**Passage to read**:
____
Tested with Postgres 13.5, 13.8 and 14.5 (I updated to see if that was a
bug).

I have four tables: ADDRESS, COMPANY, CONTACT, TRIP
ADDRESS has ~130000 rows
COMPANY has a FK toward ADDRESS and ~16000 rows
CONTACT has a FK toward ADDRESS and ~12000 rows
TRIP has a FK toward ADDRESS and ~137500 rows

We wanted to purge the address table from old, unused addresses:
DELETE FROM address WHERE address_id NOT IN (
SELECT DISTINCT address_id FROM company
UNION
SELECT DISTINCT address_id FROM contact
UNION
SELECT DISTINCT address_id FROM trip
);

This query above never ends (I waited 15 minutes and it was still going, HDD
doing nothing, one core CPU used).
The EXPLAIN says it materializes the address_ids aggregates then scans
ADDRESS for deletion.
____
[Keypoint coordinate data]
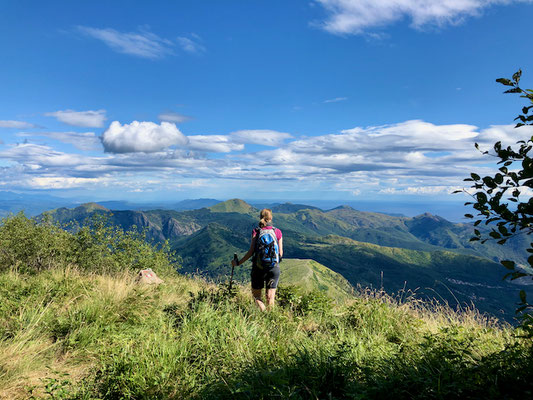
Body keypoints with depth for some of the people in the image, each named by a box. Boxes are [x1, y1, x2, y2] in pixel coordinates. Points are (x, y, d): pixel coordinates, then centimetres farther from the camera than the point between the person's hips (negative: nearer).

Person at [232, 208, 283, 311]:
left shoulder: (256, 231, -3)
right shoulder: (277, 232, 0)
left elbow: (251, 252, -7)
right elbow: (280, 253, 2)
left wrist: (238, 262, 3)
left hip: (258, 268, -1)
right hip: (274, 268, 1)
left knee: (256, 295, 12)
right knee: (270, 297, 10)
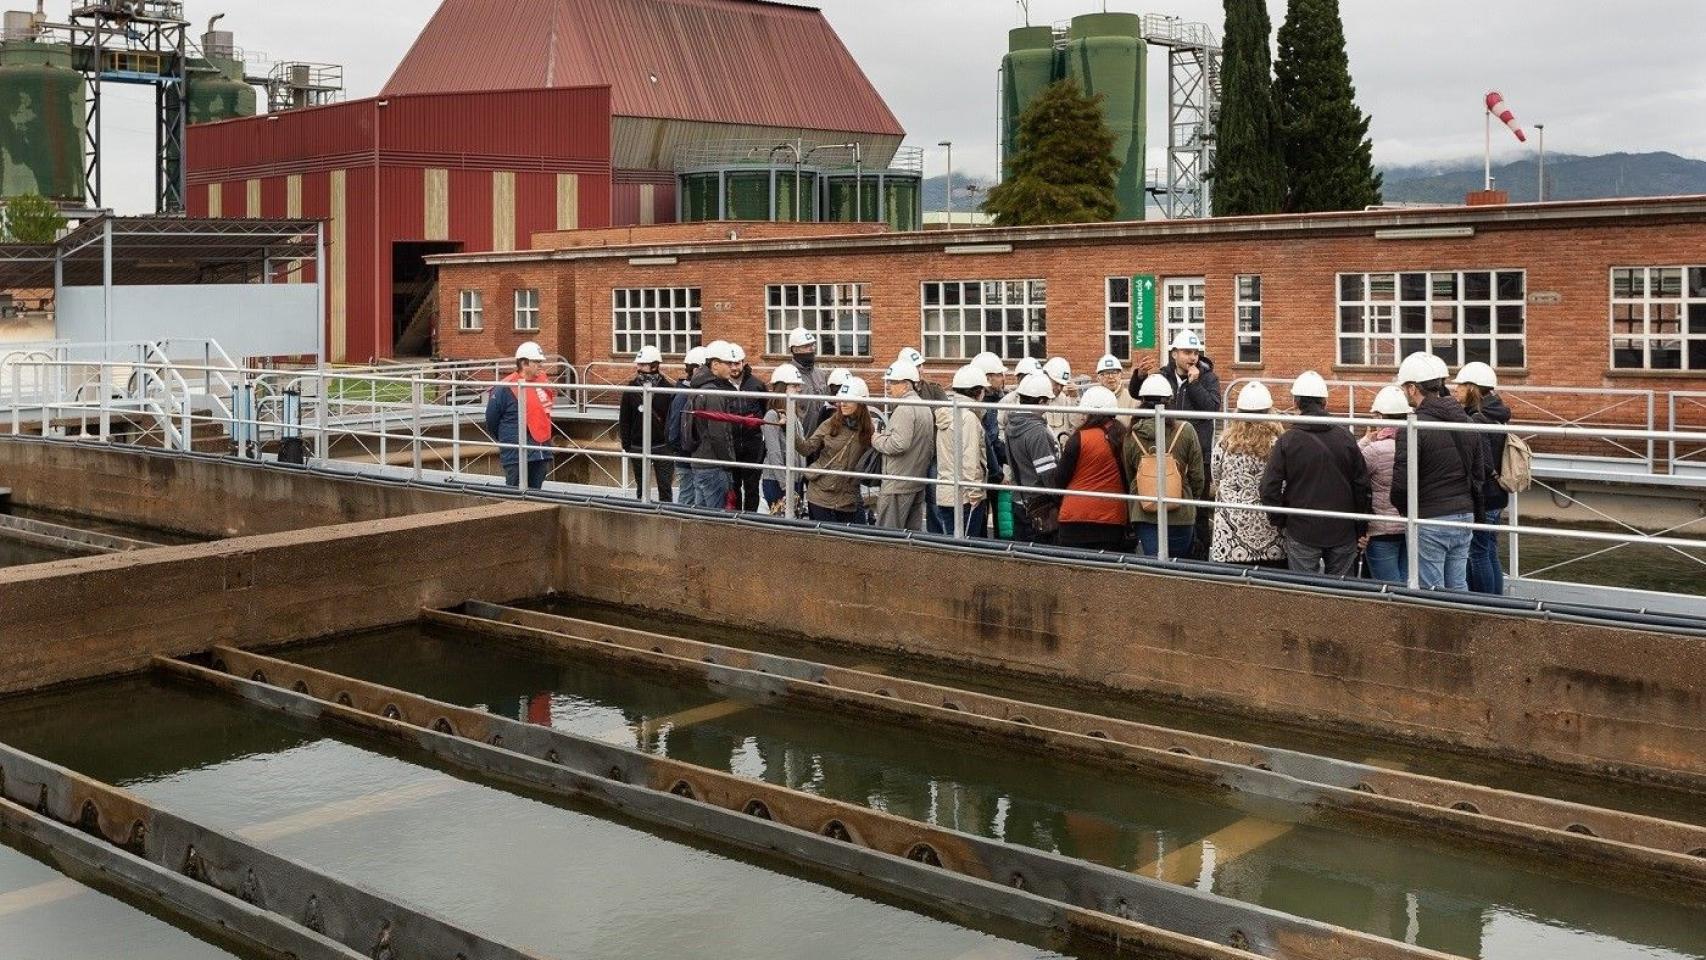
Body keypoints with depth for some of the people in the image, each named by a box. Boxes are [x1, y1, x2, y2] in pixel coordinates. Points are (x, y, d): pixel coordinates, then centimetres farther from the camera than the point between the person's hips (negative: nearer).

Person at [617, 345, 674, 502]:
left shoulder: (667, 388, -5)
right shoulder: (632, 388, 3)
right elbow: (624, 420, 7)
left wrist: (672, 444, -7)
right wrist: (626, 445, 2)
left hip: (662, 447, -3)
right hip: (638, 447, 3)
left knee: (665, 488, -2)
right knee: (642, 488, 12)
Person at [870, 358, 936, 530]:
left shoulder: (904, 409, -17)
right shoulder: (925, 408, 14)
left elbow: (899, 444, -26)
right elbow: (932, 447, 18)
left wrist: (877, 440, -10)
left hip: (898, 484, -10)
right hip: (918, 481, 10)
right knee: (913, 532, 13)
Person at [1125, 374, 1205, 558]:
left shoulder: (1131, 437, -3)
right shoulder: (1185, 431, -8)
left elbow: (1129, 476, 7)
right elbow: (1197, 476, -2)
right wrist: (1193, 500, 17)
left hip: (1144, 515, 1)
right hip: (1181, 515, -1)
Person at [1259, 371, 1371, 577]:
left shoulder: (1287, 441, -9)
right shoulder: (1345, 437, 0)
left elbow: (1269, 490, -9)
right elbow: (1362, 485, 4)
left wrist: (1281, 523, 4)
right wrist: (1361, 529, 12)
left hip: (1302, 532, -3)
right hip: (1343, 531, 3)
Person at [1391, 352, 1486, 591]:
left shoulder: (1416, 427, -16)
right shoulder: (1465, 422, 8)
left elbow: (1402, 481, -18)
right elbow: (1479, 473, 14)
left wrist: (1401, 508, 1)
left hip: (1429, 520, -7)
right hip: (1464, 516, 7)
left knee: (1431, 592, 1)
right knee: (1458, 587, 14)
____
**Work request 1**:
Translate into French this sentence from the post about the Postgres query: "The EXPLAIN says it materializes the address_ids aggregates then scans ADDRESS for deletion."
**Work request 2**:
Rename "Person" to "Subject" throughout the listing, from the line containing "right hip: (638, 447, 3)" down to the end of the listing, and output only those lines, otherwise unchanged.

**Response box 1**:
L'EXPLAIN indique qu'il matérialise les agrégats des address_ids, puis parcourt ADDRESS en vue de la suppression.

**Response box 2**:
right hip: (638, 447, 3)
left knee: (665, 488, -2)
right knee: (642, 488, 12)
Subject at [870, 358, 936, 530]:
left shoulder: (904, 409, -17)
right shoulder: (925, 408, 14)
left elbow: (899, 444, -26)
right elbow: (932, 447, 18)
left wrist: (877, 440, -10)
left hip: (898, 484, -10)
right hip: (918, 481, 10)
right knee: (913, 532, 13)
Subject at [1125, 374, 1205, 558]:
left shoulder: (1131, 437, -3)
right shoulder: (1185, 431, -8)
left elbow: (1129, 476, 7)
right elbow: (1197, 476, -2)
right wrist: (1193, 500, 17)
left hip: (1144, 515, 1)
right hip: (1181, 515, -1)
Subject at [1259, 371, 1371, 577]:
left shoulder: (1287, 441, -9)
right shoulder: (1345, 437, 0)
left elbow: (1269, 490, -9)
right elbow: (1362, 485, 4)
left wrist: (1281, 523, 4)
right wrist: (1361, 529, 12)
left hip: (1302, 532, -3)
right hip: (1343, 531, 3)
Subject at [1391, 352, 1486, 591]:
left shoulder: (1416, 427, -16)
right shoulder: (1465, 422, 8)
left elbow: (1402, 481, -18)
right elbow: (1479, 473, 14)
left wrist: (1401, 508, 1)
left hip: (1429, 520, -7)
right hip: (1464, 516, 7)
left knee: (1431, 592, 1)
right knee: (1458, 587, 14)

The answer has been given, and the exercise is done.